<<<<
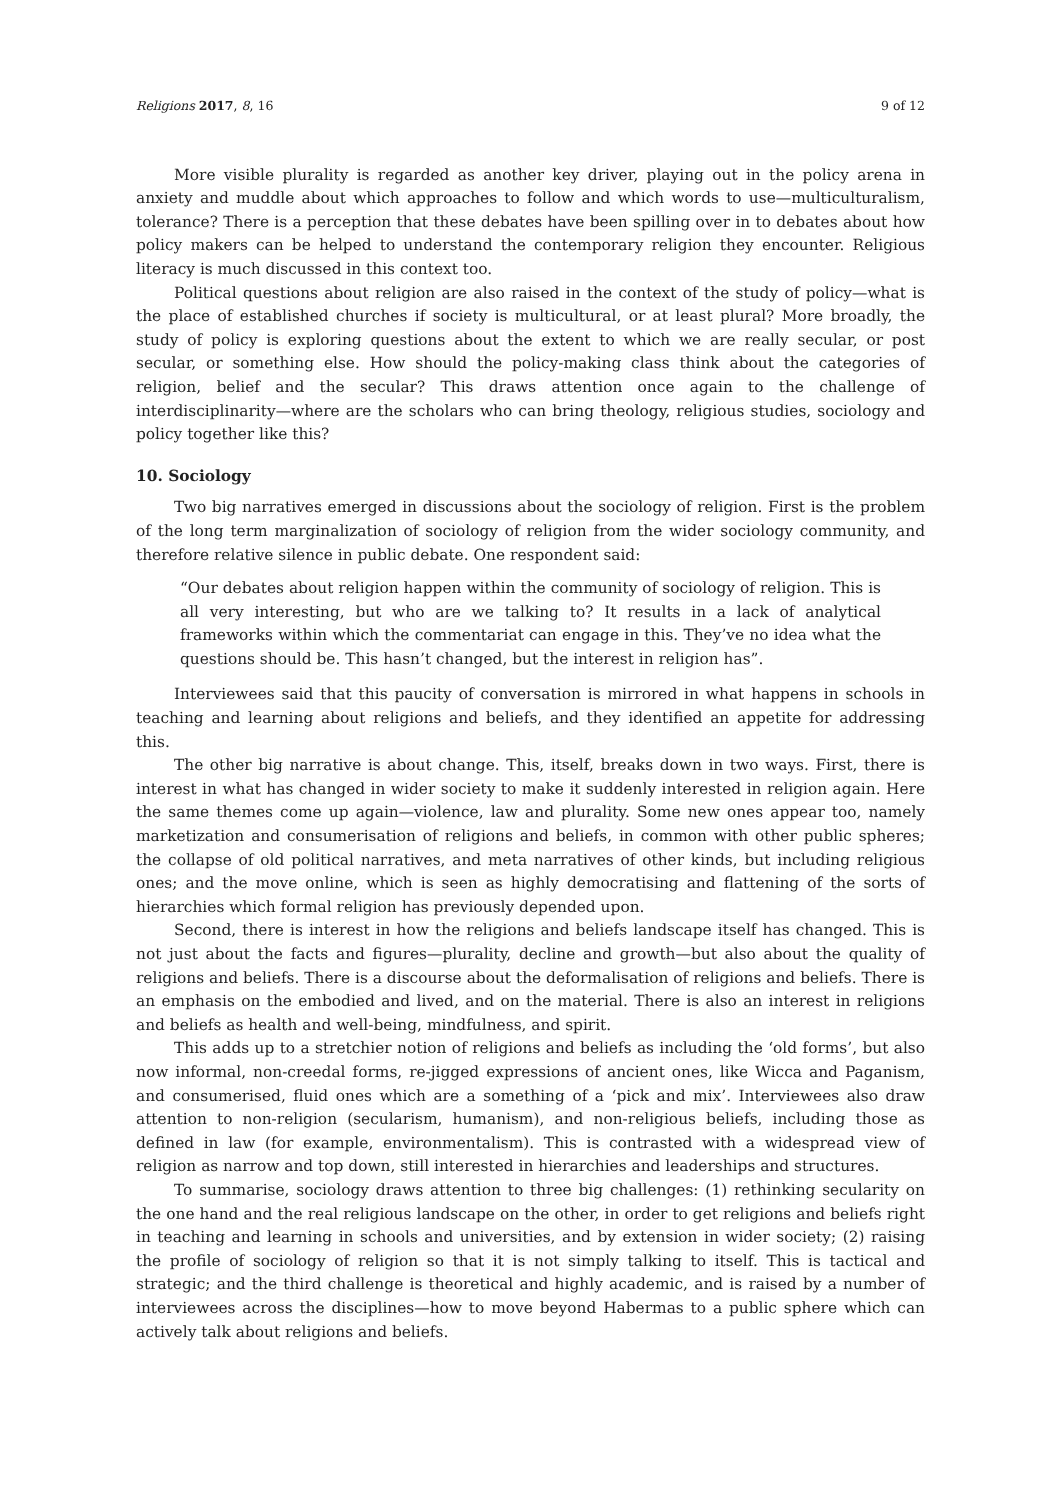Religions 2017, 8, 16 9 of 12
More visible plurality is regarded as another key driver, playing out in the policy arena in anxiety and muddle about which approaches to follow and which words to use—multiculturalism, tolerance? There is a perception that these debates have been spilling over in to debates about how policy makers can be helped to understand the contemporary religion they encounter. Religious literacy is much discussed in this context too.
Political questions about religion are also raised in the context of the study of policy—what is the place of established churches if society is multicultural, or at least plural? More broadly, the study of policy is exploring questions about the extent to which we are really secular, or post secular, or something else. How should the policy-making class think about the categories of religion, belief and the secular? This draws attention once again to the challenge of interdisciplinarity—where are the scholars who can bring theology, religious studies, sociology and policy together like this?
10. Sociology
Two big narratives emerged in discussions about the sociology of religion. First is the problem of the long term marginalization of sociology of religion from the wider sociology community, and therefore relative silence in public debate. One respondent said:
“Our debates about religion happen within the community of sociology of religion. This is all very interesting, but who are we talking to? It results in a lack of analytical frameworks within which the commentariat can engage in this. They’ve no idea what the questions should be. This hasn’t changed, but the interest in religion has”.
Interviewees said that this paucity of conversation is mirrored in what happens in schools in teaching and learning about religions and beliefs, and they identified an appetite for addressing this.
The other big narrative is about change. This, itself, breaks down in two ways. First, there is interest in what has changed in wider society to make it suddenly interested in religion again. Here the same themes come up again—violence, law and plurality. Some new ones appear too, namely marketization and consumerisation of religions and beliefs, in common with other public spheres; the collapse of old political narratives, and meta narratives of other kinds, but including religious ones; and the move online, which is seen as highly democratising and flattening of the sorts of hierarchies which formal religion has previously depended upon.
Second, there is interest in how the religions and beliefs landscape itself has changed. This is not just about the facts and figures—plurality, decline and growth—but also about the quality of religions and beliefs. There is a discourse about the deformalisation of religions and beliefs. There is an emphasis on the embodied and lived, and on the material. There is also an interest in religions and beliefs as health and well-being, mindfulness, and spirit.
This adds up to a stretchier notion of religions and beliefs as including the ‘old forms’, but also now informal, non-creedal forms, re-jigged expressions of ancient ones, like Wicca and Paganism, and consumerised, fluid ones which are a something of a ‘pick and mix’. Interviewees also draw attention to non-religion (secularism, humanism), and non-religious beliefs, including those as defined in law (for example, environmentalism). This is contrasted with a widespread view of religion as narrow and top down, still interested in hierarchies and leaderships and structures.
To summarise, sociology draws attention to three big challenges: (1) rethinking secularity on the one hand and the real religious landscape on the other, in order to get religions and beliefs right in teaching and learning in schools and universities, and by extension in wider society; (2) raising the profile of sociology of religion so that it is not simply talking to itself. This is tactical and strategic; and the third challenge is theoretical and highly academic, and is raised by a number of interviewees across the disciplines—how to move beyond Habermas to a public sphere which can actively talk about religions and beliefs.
>>>>
Task statement.
Every line in the records is to be retyped exactly as it stands; the pictures stay out.

Task response.
Religions 2017, 8, 16 9 of 12
More visible plurality is regarded as another key driver, playing out in the policy arena in anxiety and muddle about which approaches to follow and which words to use—multiculturalism, tolerance? There is a perception that these debates have been spilling over in to debates about how policy makers can be helped to understand the contemporary religion they encounter. Religious literacy is much discussed in this context too.
Political questions about religion are also raised in the context of the study of policy—what is the place of established churches if society is multicultural, or at least plural? More broadly, the study of policy is exploring questions about the extent to which we are really secular, or post secular, or something else. How should the policy-making class think about the categories of religion, belief and the secular? This draws attention once again to the challenge of interdisciplinarity—where are the scholars who can bring theology, religious studies, sociology and policy together like this?
10. Sociology
Two big narratives emerged in discussions about the sociology of religion. First is the problem of the long term marginalization of sociology of religion from the wider sociology community, and therefore relative silence in public debate. One respondent said:
“Our debates about religion happen within the community of sociology of religion. This is all very interesting, but who are we talking to? It results in a lack of analytical frameworks within which the commentariat can engage in this. They’ve no idea what the questions should be. This hasn’t changed, but the interest in religion has”.
Interviewees said that this paucity of conversation is mirrored in what happens in schools in teaching and learning about religions and beliefs, and they identified an appetite for addressing this.
The other big narrative is about change. This, itself, breaks down in two ways. First, there is interest in what has changed in wider society to make it suddenly interested in religion again. Here the same themes come up again—violence, law and plurality. Some new ones appear too, namely marketization and consumerisation of religions and beliefs, in common with other public spheres; the collapse of old political narratives, and meta narratives of other kinds, but including religious ones; and the move online, which is seen as highly democratising and flattening of the sorts of hierarchies which formal religion has previously depended upon.
Second, there is interest in how the religions and beliefs landscape itself has changed. This is not just about the facts and figures—plurality, decline and growth—but also about the quality of religions and beliefs. There is a discourse about the deformalisation of religions and beliefs. There is an emphasis on the embodied and lived, and on the material. There is also an interest in religions and beliefs as health and well-being, mindfulness, and spirit.
This adds up to a stretchier notion of religions and beliefs as including the ‘old forms’, but also now informal, non-creedal forms, re-jigged expressions of ancient ones, like Wicca and Paganism, and consumerised, fluid ones which are a something of a ‘pick and mix’. Interviewees also draw attention to non-religion (secularism, humanism), and non-religious beliefs, including those as defined in law (for example, environmentalism). This is contrasted with a widespread view of religion as narrow and top down, still interested in hierarchies and leaderships and structures.
To summarise, sociology draws attention to three big challenges: (1) rethinking secularity on the one hand and the real religious landscape on the other, in order to get religions and beliefs right in teaching and learning in schools and universities, and by extension in wider society; (2) raising the profile of sociology of religion so that it is not simply talking to itself. This is tactical and strategic; and the third challenge is theoretical and highly academic, and is raised by a number of interviewees across the disciplines—how to move beyond Habermas to a public sphere which can actively talk about religions and beliefs.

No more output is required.